Scaling laws are a budget map, not a crystal ball for AI | Radar

Lilian Weng has published a long technical overview of scaling laws, the empirical relationships between model loss, parameter count, data and compute. Its value is that it pulls the popular bigger is better mantra back toward careful measurement.

Scaling laws turn training into estimates from small runs

The core idea is simple: as model size N, dataset size D and compute C grow, loss often decreases according to a power law. On a log-log plot, that can look roughly linear, making it possible to estimate what may happen at a larger scale.

Weng walks through the common workflow: train several smaller models, fit a curve and use it to estimate how many tokens, parameters and FLOPs make sense for a bigger run. She also highlights the common approximation C ≈ 6ND, where N is parameters and D is training tokens.

The overview moves from early learning curves through Kaplan et al. 2020 and Chinchilla in 2022. The important point is that the literature does not hand teams one magic constant. Results vary depending on how parameters, data, repetition and practical constraints are counted.

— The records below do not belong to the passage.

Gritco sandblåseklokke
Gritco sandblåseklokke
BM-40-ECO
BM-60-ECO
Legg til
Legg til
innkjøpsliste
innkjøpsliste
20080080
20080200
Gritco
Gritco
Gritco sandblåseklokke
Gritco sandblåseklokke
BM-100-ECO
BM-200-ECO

For model teams, this is financial discipline

Scaling laws are not academic decoration. In practice, they shape whether a team spends compute on a bigger model, longer training, more data or a different experiment. At frontier prices, a bad estimate is the difference between a plan and a burned budget.

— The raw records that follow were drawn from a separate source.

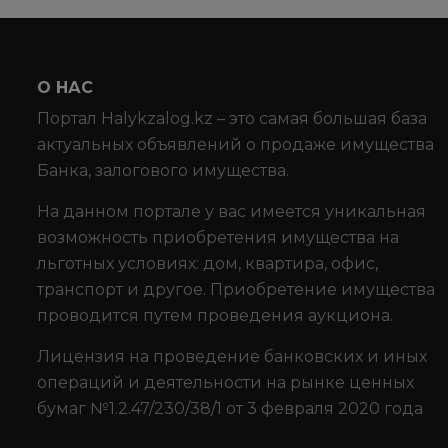
О НАС
Портал Halykzalog.kz – это самая большая база
актуальных объявлений о продаже имущества
Банка, залогового имущества.
На данном портале у вас имеется уникальная
возможность приобретения имущества на
льготных условиях: дом, квартира, офис,
транспорт и другое. Приобретение имущества
проводится путем проведения аукциона.
Лицензия на проведение банковских и иных
операций и деятельности на рынке ценных
бумаг №1.2.47/230/38/1 от 3 февраля 2020 года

The useful shift is from intuition to an experiment portfolio. A team does not have to believe that bigger is automatically better. It can let small runs show where another token or parameter stops buying enough improvement.

For product teams, the practical question is what is being optimized. Lower pretraining loss does not automatically mean better tool use, more reliable reasoning or cheaper inference. A scaling law is a training ledger, not a full product benchmark.

Extrapolation invites more precision than it owns

The main risk is false certainty. A curve can look clean while depending on a specific experimental range, metric and data mixture. Change architecture, data quality, multi-epoch training or inference constraints, and the old fit may lose force.

That is why Weng's emphasis on carefully is right. Scaling laws help teams reason with discipline, but they should not replace evals on target tasks. A model can sit nicely on a loss curve and still fail in a product where latency, cost and behavior under tool use decide adoption.

The winners will measure beyond the loss chart

The next proof will not be a prettier equation. It will be how labs connect scaling predictions with post-training, inference economics and application evals. That is where compute-optimal training either becomes product-optimal or does not.

For smaller teams, the useful signal is the reverse: whether public scaling work helps them decide when training a foundation model makes no sense. Sometimes the best scaling law is the one that stops you from buying another GPU.

Lilith's verdict

Scaling laws are a ruler placed on a map, not a navigator that drives to the destination. Spend millions by the ruler without checking the terrain, and you can draw a beautiful straight line into a swamp.